Stored data entries
======
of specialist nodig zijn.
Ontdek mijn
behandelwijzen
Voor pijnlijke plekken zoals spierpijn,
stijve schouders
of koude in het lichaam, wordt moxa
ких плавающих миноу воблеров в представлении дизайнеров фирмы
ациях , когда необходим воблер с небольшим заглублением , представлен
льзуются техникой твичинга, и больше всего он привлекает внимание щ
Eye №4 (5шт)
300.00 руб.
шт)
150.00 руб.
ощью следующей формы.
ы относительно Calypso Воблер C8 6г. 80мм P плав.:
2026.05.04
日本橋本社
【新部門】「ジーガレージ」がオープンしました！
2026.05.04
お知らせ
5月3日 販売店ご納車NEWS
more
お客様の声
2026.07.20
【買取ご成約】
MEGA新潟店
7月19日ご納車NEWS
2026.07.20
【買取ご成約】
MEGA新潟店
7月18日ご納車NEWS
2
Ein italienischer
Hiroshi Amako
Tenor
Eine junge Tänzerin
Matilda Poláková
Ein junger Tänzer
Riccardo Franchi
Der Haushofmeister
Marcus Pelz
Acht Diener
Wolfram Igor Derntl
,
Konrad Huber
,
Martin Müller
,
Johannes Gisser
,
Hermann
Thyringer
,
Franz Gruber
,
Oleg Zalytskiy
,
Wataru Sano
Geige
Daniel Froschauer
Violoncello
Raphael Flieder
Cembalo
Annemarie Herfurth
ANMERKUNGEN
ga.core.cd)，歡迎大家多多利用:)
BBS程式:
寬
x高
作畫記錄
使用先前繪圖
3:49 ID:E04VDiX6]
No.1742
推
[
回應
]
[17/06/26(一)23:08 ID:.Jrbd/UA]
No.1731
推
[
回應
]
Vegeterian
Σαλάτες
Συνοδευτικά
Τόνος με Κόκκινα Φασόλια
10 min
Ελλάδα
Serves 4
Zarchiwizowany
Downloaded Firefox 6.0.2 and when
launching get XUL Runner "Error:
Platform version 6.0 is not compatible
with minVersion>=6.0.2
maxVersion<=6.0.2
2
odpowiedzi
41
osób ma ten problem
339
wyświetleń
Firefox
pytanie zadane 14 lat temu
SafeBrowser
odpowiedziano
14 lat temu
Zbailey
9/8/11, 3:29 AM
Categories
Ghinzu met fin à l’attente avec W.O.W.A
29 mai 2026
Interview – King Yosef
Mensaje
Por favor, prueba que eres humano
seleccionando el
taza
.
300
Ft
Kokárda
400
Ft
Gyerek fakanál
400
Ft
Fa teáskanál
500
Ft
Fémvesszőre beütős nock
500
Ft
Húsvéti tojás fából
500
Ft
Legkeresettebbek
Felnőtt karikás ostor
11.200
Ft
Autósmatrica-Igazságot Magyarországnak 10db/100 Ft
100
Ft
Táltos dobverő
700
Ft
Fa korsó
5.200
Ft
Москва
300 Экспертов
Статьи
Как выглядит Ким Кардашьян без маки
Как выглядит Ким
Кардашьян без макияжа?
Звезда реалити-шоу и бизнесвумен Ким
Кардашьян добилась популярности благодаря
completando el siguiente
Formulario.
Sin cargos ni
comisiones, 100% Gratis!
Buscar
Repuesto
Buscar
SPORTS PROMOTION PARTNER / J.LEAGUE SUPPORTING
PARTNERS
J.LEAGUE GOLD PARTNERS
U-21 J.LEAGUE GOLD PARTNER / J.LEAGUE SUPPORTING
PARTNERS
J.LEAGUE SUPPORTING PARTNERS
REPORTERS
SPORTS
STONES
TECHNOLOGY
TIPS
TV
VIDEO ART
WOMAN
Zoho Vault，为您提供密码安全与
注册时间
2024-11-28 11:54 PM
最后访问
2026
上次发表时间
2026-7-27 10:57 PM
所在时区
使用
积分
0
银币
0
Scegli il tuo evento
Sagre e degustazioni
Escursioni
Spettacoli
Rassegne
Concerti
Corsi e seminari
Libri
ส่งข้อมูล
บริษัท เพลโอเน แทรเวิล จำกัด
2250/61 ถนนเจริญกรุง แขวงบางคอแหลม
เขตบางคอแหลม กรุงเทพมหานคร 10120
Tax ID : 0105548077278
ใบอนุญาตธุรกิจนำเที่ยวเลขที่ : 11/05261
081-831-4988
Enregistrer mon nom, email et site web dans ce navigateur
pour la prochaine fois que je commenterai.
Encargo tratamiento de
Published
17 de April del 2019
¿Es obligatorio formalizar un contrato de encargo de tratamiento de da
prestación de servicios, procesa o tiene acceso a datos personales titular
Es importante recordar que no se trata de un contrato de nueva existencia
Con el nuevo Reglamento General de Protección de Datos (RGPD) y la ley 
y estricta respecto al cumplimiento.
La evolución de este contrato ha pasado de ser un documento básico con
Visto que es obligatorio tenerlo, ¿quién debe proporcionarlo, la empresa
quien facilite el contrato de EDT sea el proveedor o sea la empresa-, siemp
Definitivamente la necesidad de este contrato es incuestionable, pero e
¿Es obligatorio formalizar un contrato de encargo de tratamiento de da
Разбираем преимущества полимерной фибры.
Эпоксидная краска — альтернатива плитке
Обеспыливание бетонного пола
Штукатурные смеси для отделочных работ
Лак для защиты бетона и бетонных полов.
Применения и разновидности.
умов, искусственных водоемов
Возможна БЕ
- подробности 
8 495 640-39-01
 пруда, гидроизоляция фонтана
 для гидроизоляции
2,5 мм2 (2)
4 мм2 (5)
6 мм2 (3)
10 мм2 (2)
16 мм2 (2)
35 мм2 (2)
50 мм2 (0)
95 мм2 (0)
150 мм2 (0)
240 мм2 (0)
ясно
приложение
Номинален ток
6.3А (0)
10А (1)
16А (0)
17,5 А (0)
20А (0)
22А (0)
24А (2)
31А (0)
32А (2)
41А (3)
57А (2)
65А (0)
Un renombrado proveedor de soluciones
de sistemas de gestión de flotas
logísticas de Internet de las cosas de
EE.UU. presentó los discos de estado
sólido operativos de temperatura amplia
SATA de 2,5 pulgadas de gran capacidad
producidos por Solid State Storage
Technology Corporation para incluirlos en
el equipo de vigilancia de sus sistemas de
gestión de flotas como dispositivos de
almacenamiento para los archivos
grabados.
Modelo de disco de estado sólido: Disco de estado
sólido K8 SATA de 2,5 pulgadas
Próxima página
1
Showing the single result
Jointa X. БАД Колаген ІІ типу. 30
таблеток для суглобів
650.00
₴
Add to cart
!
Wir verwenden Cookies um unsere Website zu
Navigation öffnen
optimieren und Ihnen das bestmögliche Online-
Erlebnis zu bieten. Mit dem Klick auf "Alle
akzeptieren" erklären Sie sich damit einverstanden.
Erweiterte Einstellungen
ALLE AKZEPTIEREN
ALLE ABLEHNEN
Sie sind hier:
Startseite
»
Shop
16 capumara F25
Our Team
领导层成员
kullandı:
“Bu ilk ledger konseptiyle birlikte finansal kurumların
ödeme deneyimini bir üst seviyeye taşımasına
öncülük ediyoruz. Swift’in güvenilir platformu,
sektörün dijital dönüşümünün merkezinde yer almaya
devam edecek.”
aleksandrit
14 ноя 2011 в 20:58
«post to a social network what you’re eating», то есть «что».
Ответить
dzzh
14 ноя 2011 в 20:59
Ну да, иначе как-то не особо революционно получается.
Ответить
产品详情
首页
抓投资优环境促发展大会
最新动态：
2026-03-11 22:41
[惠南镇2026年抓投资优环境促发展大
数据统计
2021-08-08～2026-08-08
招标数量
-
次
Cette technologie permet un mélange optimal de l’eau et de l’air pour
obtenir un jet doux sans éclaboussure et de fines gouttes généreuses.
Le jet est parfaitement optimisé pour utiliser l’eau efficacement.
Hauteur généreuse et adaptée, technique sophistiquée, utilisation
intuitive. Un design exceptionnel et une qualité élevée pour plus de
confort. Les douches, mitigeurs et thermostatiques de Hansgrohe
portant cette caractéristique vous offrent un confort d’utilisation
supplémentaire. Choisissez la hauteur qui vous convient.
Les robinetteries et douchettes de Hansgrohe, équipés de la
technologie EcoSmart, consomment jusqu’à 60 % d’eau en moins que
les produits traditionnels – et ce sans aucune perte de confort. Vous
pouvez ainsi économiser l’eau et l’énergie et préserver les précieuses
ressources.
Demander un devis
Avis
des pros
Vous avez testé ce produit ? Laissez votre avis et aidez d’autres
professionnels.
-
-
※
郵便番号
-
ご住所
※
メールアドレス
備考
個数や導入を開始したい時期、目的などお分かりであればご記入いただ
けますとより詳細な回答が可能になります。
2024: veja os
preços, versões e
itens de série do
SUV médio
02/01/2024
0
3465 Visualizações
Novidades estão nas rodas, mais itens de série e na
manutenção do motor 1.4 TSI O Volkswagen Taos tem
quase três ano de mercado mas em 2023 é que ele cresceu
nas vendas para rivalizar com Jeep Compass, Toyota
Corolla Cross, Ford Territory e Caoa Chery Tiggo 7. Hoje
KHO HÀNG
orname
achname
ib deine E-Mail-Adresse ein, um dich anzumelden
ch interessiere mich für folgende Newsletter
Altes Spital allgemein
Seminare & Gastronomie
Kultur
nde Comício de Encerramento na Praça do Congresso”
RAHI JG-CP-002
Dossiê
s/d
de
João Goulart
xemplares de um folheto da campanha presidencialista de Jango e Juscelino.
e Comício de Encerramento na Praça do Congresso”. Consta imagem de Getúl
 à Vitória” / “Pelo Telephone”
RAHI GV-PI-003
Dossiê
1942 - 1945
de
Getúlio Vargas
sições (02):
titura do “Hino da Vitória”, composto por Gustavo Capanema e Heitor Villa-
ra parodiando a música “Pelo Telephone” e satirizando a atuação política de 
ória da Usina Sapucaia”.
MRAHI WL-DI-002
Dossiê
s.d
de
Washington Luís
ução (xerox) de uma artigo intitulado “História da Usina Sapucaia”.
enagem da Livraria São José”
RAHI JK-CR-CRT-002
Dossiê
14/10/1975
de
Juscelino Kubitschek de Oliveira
======
Aim of the exercise: Repeat the stretch of the material from its first line through the line containing "Annemarie Herfurth", including both.

Solved exercise:
of specialist nodig zijn.
Ontdek mijn
behandelwijzen
Voor pijnlijke plekken zoals spierpijn,
stijve schouders
of koude in het lichaam, wordt moxa
ких плавающих миноу воблеров в представлении дизайнеров фирмы
ациях , когда необходим воблер с небольшим заглублением , представлен
льзуются техникой твичинга, и больше всего он привлекает внимание щ
Eye №4 (5шт)
300.00 руб.
шт)
150.00 руб.
ощью следующей формы.
ы относительно Calypso Воблер C8 6г. 80мм P плав.:
2026.05.04
日本橋本社
【新部門】「ジーガレージ」がオープンしました！
2026.05.04
お知らせ
5月3日 販売店ご納車NEWS
more
お客様の声
2026.07.20
【買取ご成約】
MEGA新潟店
7月19日ご納車NEWS
2026.07.20
【買取ご成約】
MEGA新潟店
7月18日ご納車NEWS
2
Ein italienischer
Hiroshi Amako
Tenor
Eine junge Tänzerin
Matilda Poláková
Ein junger Tänzer
Riccardo Franchi
Der Haushofmeister
Marcus Pelz
Acht Diener
Wolfram Igor Derntl
,
Konrad Huber
,
Martin Müller
,
Johannes Gisser
,
Hermann
Thyringer
,
Franz Gruber
,
Oleg Zalytskiy
,
Wataru Sano
Geige
Daniel Froschauer
Violoncello
Raphael Flieder
Cembalo
Annemarie Herfurth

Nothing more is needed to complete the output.